**Problem description**
All lines from the one with "text_box [819, 46, 1274, 141]" through the final line below are to be reproduced exactly; omit the others.
-.-.-
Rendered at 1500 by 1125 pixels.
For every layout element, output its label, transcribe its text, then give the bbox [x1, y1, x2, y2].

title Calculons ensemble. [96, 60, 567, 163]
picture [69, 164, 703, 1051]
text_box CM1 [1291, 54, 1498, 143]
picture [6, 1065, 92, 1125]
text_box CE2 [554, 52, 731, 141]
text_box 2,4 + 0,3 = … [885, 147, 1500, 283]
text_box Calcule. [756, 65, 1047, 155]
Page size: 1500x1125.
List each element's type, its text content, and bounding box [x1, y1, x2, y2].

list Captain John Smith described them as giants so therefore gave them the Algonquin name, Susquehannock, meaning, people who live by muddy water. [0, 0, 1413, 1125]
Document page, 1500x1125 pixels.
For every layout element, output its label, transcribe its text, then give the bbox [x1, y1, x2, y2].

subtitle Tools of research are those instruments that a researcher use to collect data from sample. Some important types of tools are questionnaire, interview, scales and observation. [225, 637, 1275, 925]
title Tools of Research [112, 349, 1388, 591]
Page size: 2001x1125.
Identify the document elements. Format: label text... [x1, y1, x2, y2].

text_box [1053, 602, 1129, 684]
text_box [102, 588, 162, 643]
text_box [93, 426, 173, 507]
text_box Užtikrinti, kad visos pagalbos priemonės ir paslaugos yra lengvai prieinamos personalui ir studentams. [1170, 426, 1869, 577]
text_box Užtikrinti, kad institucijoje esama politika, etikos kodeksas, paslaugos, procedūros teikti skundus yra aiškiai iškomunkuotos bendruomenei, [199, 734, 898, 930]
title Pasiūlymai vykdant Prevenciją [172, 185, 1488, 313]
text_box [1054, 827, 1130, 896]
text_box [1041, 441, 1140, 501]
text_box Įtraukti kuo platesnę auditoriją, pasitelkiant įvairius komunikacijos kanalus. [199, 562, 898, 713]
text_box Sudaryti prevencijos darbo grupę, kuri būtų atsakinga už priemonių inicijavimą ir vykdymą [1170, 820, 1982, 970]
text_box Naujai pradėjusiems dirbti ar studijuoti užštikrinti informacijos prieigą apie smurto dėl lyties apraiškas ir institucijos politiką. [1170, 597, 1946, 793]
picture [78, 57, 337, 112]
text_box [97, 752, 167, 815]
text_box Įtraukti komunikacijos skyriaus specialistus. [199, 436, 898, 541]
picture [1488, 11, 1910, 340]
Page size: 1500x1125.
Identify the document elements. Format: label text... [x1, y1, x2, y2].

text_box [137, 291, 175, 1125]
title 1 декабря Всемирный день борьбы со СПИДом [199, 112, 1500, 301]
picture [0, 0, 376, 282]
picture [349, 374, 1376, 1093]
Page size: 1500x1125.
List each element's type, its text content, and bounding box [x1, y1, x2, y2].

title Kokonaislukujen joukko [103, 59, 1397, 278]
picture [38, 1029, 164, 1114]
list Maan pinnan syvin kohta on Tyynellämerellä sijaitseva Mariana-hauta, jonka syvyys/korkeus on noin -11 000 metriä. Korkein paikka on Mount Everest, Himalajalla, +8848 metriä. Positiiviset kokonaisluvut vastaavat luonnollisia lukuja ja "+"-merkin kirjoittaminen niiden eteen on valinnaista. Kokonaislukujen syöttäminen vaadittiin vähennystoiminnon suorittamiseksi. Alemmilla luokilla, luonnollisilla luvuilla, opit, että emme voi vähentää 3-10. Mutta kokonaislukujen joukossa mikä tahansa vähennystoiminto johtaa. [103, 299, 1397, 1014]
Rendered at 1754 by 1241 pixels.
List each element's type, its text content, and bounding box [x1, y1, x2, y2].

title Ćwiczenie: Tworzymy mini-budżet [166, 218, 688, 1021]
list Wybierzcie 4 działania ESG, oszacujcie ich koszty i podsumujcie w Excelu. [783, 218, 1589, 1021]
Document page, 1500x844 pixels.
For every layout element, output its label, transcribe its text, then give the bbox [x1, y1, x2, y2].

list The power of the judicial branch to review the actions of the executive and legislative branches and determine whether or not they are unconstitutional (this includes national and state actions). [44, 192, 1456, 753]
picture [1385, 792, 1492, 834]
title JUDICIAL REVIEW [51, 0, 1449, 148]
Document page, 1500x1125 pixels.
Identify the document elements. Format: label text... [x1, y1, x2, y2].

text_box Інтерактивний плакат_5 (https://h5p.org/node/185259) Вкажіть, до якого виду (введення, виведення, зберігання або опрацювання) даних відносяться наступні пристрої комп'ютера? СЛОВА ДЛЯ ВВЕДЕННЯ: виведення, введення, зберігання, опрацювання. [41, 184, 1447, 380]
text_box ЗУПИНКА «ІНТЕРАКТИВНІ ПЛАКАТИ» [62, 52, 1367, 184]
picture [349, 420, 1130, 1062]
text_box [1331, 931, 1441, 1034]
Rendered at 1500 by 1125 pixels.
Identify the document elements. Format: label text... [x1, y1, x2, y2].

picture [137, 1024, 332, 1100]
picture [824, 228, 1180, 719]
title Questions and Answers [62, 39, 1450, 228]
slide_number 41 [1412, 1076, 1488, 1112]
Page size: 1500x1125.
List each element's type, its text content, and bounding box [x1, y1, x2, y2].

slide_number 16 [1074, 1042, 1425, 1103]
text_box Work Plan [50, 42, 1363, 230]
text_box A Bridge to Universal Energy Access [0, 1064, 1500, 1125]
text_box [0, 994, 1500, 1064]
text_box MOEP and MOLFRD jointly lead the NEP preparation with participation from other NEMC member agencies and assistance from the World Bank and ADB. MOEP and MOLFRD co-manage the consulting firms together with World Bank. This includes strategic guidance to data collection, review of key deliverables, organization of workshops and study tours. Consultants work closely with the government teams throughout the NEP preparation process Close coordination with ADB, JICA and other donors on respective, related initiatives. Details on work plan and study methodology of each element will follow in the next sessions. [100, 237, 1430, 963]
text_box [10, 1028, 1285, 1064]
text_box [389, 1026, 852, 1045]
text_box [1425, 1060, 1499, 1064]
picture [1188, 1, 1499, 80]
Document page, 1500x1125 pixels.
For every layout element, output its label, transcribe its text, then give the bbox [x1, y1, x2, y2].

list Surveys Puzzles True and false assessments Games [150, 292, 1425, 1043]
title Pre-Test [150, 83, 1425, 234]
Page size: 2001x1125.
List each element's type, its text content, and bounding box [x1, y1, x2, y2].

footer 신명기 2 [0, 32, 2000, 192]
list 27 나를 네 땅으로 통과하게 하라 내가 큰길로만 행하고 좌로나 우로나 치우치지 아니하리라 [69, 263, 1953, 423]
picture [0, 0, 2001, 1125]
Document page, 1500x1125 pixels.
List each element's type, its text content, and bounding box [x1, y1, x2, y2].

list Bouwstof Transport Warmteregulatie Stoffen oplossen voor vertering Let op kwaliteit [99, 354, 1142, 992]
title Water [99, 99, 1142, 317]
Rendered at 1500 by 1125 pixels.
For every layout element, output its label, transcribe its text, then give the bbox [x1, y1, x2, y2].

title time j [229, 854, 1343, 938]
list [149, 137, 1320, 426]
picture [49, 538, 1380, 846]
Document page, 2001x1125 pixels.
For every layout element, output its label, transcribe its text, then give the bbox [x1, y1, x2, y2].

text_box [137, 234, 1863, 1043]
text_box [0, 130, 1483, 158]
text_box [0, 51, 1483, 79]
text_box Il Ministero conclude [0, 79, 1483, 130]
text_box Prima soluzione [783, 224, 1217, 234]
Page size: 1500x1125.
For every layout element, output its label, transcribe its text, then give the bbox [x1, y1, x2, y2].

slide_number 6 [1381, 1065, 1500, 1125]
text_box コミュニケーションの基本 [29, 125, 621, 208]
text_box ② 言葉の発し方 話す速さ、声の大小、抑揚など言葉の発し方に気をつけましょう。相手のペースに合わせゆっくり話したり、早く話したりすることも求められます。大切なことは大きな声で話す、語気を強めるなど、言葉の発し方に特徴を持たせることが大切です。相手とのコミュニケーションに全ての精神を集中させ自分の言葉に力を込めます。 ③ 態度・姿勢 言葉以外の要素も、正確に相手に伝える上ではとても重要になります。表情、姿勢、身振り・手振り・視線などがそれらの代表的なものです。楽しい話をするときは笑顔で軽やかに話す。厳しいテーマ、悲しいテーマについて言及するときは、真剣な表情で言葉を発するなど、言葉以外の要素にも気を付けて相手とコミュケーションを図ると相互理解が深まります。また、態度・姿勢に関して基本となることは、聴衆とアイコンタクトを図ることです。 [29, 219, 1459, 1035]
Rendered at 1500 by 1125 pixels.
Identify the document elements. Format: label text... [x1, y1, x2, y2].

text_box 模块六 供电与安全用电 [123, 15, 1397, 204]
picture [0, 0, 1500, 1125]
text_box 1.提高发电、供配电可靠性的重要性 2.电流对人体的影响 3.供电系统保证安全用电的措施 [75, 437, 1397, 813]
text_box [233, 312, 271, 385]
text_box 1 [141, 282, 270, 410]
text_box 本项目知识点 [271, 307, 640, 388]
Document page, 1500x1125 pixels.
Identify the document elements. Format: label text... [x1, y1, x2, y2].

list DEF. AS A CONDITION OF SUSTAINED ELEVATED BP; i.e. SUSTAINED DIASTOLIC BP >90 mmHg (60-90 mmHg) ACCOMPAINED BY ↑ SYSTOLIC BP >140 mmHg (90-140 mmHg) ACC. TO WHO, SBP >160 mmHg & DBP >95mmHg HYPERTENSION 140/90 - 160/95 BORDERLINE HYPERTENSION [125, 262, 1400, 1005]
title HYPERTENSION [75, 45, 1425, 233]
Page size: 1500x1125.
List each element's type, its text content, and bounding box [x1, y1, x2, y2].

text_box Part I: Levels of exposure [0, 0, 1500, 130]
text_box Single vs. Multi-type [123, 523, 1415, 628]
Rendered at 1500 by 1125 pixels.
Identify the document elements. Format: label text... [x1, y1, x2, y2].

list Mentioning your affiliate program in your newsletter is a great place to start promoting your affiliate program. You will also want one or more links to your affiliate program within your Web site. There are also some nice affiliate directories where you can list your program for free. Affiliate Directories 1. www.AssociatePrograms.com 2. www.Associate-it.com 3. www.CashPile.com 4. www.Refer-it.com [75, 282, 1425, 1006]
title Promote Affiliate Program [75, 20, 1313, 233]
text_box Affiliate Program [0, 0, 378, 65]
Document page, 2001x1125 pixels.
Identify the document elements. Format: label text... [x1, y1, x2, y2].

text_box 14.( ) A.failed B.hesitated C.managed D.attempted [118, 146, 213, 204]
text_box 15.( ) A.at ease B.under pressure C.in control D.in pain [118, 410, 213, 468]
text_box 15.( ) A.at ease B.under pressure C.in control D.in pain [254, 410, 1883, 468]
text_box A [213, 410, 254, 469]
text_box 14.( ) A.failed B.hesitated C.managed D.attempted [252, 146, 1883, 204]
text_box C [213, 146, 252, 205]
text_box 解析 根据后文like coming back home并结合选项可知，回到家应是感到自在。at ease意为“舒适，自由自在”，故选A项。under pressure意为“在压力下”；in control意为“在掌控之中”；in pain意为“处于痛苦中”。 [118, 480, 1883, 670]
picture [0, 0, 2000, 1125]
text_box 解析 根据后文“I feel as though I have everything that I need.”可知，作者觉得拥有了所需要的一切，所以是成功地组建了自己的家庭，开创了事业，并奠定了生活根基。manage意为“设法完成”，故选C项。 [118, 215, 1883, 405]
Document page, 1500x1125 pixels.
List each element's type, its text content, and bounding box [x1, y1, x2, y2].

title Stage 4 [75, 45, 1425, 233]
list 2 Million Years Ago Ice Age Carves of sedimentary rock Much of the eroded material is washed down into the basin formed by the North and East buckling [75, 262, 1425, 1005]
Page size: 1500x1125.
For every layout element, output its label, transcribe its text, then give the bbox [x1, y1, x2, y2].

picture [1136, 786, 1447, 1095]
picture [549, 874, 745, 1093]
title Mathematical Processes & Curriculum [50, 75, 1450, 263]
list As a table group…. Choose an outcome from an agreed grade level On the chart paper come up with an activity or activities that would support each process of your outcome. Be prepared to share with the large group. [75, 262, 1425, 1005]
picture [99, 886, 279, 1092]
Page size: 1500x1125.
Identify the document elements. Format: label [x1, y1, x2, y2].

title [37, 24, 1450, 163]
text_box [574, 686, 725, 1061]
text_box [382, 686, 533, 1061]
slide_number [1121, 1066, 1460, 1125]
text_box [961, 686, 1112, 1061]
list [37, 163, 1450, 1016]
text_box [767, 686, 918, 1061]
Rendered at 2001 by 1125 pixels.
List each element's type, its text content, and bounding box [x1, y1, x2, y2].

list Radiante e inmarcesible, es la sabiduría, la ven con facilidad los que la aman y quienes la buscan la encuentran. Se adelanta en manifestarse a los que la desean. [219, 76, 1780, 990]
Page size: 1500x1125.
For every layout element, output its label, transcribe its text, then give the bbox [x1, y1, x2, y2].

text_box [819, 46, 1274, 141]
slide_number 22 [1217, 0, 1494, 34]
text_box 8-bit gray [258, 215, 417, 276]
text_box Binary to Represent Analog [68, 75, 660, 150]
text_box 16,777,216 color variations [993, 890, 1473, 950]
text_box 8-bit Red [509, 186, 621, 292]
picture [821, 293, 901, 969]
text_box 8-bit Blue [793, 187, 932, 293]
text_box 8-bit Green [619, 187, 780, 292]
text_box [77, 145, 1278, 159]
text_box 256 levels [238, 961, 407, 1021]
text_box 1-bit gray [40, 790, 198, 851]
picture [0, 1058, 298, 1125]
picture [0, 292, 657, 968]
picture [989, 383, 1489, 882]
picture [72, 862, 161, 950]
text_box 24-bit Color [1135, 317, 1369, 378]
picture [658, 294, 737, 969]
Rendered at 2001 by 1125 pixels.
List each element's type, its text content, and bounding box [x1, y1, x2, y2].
-.-.-
**Answer section**
text_box [819, 46, 1274, 141]
slide_number 22 [1217, 0, 1494, 34]
text_box 8-bit gray [258, 215, 417, 276]
text_box Binary to Represent Analog [68, 75, 660, 150]
text_box 16,777,216 color variations [993, 890, 1473, 950]
text_box 8-bit Red [509, 186, 621, 292]
picture [821, 293, 901, 969]
text_box 8-bit Blue [793, 187, 932, 293]
text_box 8-bit Green [619, 187, 780, 292]
text_box [77, 145, 1278, 159]
text_box 256 levels [238, 961, 407, 1021]
text_box 1-bit gray [40, 790, 198, 851]
picture [0, 1058, 298, 1125]
picture [0, 292, 657, 968]
picture [989, 383, 1489, 882]
picture [72, 862, 161, 950]
text_box 24-bit Color [1135, 317, 1369, 378]
picture [658, 294, 737, 969]
Rendered at 2001 by 1125 pixels.
List each element's type, its text content, and bounding box [x1, y1, x2, y2].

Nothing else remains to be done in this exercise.